地蔵菩薩
琴子を失って、我が家には地蔵の本が増えた。
元々、木喰仏の本なんかは数冊あったのだけど、旦那が地蔵菩薩に想いを馳せるようになり、本屋に行っては新しい地蔵菩薩の本を買って帰ってきたので、私も読んでいた。
そのうちの1冊、ある本を読み、私は号泣してしまった。
京都のあるお寺には、普段は一般人が立ち入ること・見ることの出来ない地蔵菩薩が祀られている。
お寺のお墓場の一角に祀られたのを仕切ったため、一般人が立ち入ることの出来る、滅多にない貴重な日ともなると、お子さんを亡くされた方が大勢訪れ、顔や身体を撫でていくそうなのだ。
地蔵菩薩自体がそもそもが子を表しているのだが、ある程度の大きさの地蔵菩薩で、きちんと祀られているのはあまり多くはないので、それできっと大勢の親が訪れるのだろう。
ある夏の日、一般人が見ることの出来ない日の夜、地蔵菩薩の祀られている方の気配がなにやらおかしので、住職が調べに行くと、若い男女が地蔵菩薩の前で花火をしていた。
住職が問い詰めると、二人は夫婦で、子供を亡くしてしまい、一度も花火を見せることができなかったので、せめてお地蔵さんの前で花火をして、死んだ子供に見せてあげたかったのだと言ったそうだ。

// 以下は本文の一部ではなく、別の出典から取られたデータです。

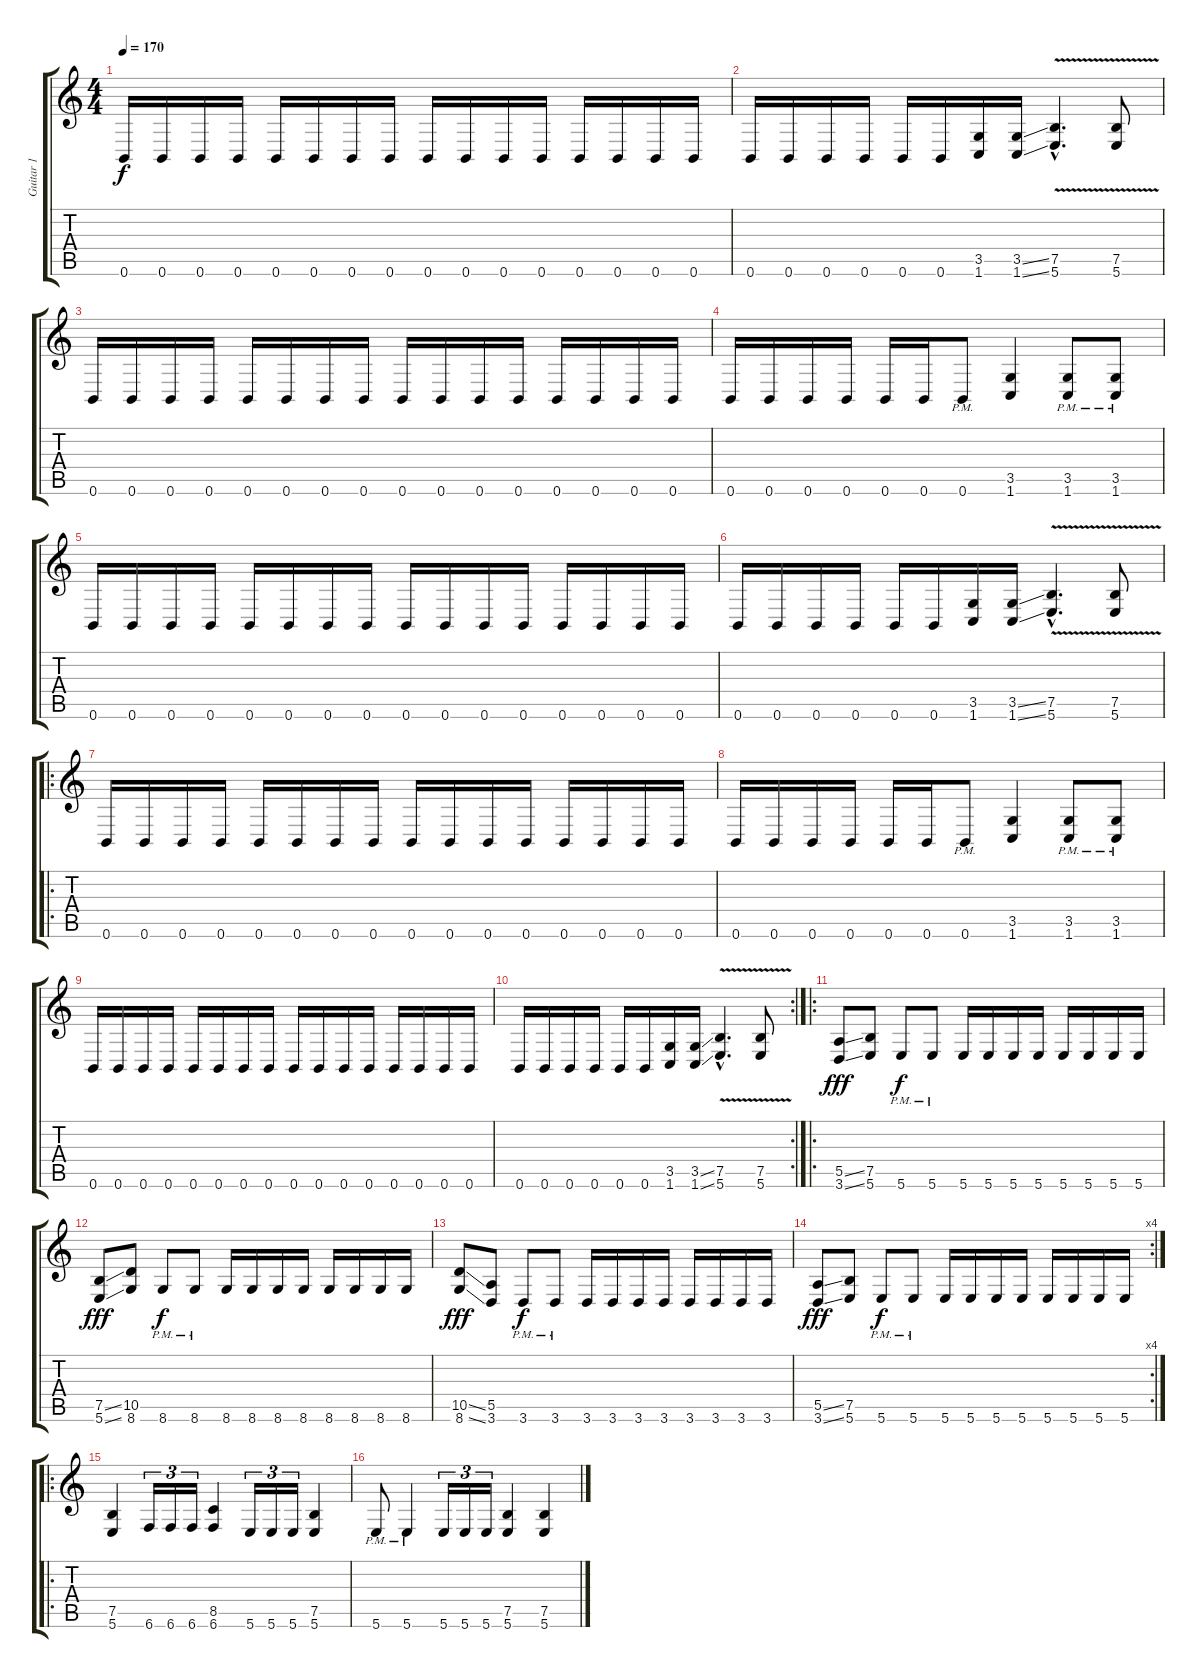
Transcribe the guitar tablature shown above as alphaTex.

\track ("Guitar 1" "Guitar 1") {instrument distortionguitar}
\staff {score tabs}
\tuning (B3 Gb3 D3 A2 E2 B1) {hide}
\ts (4 4)
\tempo 170
\clef g2
\ks c
0.6.16{dy f} 0.6.16 0.6.16 0.6.16 0.6.16 0.6.16 0.6.16 0.6.16 0.6.16 0.6.16 0.6.16 0.6.16 0.6.16 0.6.16 0.6.16 0.6.16 |
0.6.16 0.6.16 0.6.16 0.6.16 0.6.16 0.6.16 (3.5 1.6).16 (3.5{ss} 1.6{ss}).16 (7.5{v hac} 5.6{v hac}).4{d} (7.5{v} 5.6{v}).8 |
0.6.16 0.6.16 0.6.16 0.6.16 0.6.16 0.6.16 0.6.16 0.6.16 0.6.16 0.6.16 0.6.16 0.6.16 0.6.16 0.6.16 0.6.16 0.6.16 |
0.6.16 0.6.16 0.6.16 0.6.16 0.6.16 0.6.16 0.6{pm}.8 (3.5 1.6).4 (3.5{pm} 1.6{pm}).8 (3.5{pm} 1.6{pm}).8 |
0.6.16 0.6.16 0.6.16 0.6.16 0.6.16 0.6.16 0.6.16 0.6.16 0.6.16 0.6.16 0.6.16 0.6.16 0.6.16 0.6.16 0.6.16 0.6.16 |
0.6.16 0.6.16 0.6.16 0.6.16 0.6.16 0.6.16 (3.5 1.6).16 (3.5{ss} 1.6{ss}).16 (7.5{v hac} 5.6{v hac}).4{d} (7.5{v} 5.6{v}).8 |
\ro
0.6.16 0.6.16 0.6.16 0.6.16 0.6.16 0.6.16 0.6.16 0.6.16 0.6.16 0.6.16 0.6.16 0.6.16 0.6.16 0.6.16 0.6.16 0.6.16 |
0.6.16 0.6.16 0.6.16 0.6.16 0.6.16 0.6.16 0.6{pm}.8 (3.5 1.6).4 (3.5{pm} 1.6{pm}).8 (3.5{pm} 1.6{pm}).8 |
0.6.16 0.6.16 0.6.16 0.6.16 0.6.16 0.6.16 0.6.16 0.6.16 0.6.16 0.6.16 0.6.16 0.6.16 0.6.16 0.6.16 0.6.16 0.6.16 |
\rc 2
0.6.16 0.6.16 0.6.16 0.6.16 0.6.16 0.6.16 (3.5 1.6).16 (3.5{ss} 1.6{ss}).16 (7.5{v hac} 5.6{v hac}).4{d} (7.5{v} 5.6{v}).8 |
\ro
(5.5{ss} 3.6{ss}).8{dy fff} (7.5 5.6).8 5.6{pm}.8{dy f} 5.6{pm}.8 5.6.16 5.6.16 5.6.16 5.6.16 5.6.16 5.6.16 5.6.16 5.6.16 |
(7.5{ss} 5.6{ss}).8{dy fff} (10.5 8.6).8 8.6{pm}.8{dy f} 8.6{pm}.8 8.6.16 8.6.16 8.6.16 8.6.16 8.6.16 8.6.16 8.6.16 8.6.16 |
(10.5{ss} 8.6{ss}).8{dy fff} (5.5 3.6).8 3.6{pm}.8{dy f} 3.6{pm}.8 3.6.16 3.6.16 3.6.16 3.6.16 3.6.16 3.6.16 3.6.16 3.6.16 |
\rc 4
(5.5{ss} 3.6{ss}).8{dy fff} (7.5 5.6).8 5.6{pm}.8{dy f} 5.6{pm}.8 5.6.16 5.6.16 5.6.16 5.6.16 5.6.16 5.6.16 5.6.16 5.6.16 |
\ro
(7.5 5.6).4 6.6.16{tu (3 2)} 6.6.16{tu (3 2)} 6.6.16{tu (3 2)} (8.5 6.6).4 5.6.16{tu (3 2)} 5.6.16{tu (3 2)} 5.6.16{tu (3 2)} (7.5 5.6).4 |
5.6{pm}.8 5.6{pm}.4 5.6.16{tu (3 2)} 5.6.16{tu (3 2)} 5.6.16{tu (3 2)} (7.5 5.6).4 (7.5 5.6).4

それを聞いてから、このお地蔵さんは普段から一般公開され、いつでも拝むことができるようになったそうだ。
旦那も私も、この若い夫婦の気持ちが自分たちに重なり、いつかこの京都のお寺に行きたいと話した。
まだ実現できていないのだが、いつの日にか、きっとこの地蔵菩薩を訪ね、琴子のかわりに頭を撫で、背中を擦ってあげたい。
本が今すぐみつからず、京都のどこなのかなどの情報が伝えられないのだけど、みつかったらお知らせします。